On the eastern outskirts of the Rhône is Ventoux where similar wines are made. Try the 2012’s from La Vieile Ferme ($7) or the more complex “Terrasses” from Ch. Pesquié ($12). To the west, there’s the Vin de Pays du Gard by Dom. St. Antoine ($10).

Provence to most Americans means (nude?) beaches but it also means dry rosés. The 2012 Côtes de Provence-St.Victoire by Charles Thomas is $12 and the 2012 Coteaux Varois en Provence by Ch. Routas is $14. There is also a tiny enclave on ther sea—Bandol—which makes a little pink wine. Try the 2012 Mas Redonne ($26).

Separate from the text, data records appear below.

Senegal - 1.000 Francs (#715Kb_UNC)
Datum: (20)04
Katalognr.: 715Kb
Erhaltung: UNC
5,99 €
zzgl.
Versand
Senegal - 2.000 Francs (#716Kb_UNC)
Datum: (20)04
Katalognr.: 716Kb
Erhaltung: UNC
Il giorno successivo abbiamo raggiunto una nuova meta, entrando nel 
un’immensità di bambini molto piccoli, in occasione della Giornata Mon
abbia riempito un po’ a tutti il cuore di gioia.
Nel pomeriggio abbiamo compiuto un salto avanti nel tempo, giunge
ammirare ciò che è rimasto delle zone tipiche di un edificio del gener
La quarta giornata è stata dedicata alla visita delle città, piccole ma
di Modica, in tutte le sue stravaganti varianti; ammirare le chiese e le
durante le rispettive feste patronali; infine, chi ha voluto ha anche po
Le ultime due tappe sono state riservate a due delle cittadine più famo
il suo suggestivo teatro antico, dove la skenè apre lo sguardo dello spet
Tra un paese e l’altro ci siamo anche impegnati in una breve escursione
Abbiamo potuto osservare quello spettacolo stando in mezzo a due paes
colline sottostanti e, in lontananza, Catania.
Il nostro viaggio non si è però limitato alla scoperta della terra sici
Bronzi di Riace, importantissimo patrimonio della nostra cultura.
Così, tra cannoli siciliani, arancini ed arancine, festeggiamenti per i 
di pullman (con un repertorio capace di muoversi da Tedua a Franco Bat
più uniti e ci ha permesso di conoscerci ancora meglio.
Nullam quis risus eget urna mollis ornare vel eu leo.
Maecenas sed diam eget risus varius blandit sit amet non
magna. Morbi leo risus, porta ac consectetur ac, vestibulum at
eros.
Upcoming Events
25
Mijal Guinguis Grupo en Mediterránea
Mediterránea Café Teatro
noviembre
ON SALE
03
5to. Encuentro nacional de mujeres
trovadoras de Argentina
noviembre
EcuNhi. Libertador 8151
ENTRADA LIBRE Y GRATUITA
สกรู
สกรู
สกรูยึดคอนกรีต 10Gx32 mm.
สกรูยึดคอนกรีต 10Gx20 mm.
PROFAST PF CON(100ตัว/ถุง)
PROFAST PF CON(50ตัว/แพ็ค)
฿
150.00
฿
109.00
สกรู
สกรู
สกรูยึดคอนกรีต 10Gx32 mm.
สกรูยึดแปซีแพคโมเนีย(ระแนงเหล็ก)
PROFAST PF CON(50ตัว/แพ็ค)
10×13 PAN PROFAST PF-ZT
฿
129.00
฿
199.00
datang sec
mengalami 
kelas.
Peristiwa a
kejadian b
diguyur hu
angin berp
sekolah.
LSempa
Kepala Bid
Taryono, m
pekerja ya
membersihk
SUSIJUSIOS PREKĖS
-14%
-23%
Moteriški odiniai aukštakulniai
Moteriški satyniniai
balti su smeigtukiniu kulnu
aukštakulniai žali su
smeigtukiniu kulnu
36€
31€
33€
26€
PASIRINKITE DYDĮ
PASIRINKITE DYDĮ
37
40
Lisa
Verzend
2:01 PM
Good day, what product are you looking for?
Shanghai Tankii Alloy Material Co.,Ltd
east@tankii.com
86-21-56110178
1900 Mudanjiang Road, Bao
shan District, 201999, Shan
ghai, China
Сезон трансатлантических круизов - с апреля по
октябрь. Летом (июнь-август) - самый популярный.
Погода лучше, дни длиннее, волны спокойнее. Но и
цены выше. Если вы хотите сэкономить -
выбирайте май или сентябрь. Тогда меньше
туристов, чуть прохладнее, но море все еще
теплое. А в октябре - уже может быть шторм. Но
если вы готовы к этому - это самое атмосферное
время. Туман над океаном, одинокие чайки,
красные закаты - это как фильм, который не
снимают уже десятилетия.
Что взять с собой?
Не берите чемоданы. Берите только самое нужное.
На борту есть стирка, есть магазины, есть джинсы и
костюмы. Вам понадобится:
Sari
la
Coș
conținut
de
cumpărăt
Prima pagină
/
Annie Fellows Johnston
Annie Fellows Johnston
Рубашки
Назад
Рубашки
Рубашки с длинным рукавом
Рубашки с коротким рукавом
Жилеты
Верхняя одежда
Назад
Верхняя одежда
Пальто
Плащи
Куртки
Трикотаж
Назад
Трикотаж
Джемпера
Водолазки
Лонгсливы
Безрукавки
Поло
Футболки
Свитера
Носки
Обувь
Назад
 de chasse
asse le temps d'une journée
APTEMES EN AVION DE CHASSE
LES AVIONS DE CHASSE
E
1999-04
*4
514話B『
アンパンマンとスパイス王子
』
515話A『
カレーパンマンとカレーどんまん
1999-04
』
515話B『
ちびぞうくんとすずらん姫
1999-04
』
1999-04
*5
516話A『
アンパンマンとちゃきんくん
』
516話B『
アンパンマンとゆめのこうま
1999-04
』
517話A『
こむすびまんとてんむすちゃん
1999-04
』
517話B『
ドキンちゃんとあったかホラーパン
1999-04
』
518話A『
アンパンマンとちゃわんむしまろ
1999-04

There’s not much dry stuff made up north, but the Loire offers Sancerre rosé, made 100% from Pinot noir. Try the Jean Reverdy et Fils 2012 “Les Villots” ($22).

In America, a few wineries are also using Pinot noir for the dry pinkies. Saintsbury has long produced a “Vin Gris” from it using Carneros fruit: the 2012 is $18. Belle Glos makes an “Oeil de Perdrix” (partridge eye) to describe it color ($18) and from Oregon, both Adelsheim and Elk Cove source Willamette Valley fruit to make their Pinot rosés ($17). But an unusual one is the 2012 “Rosé of Sangiovese” from Alexander Valley Vineyards ($13) from the grape usually responsible for Chianti.

A last one, from northwestern Greece, and a great pair with hummus or yoghurt dishes: the 2012 Kir-Yianni “Akakies” from the local Xinomavro grape. ($14).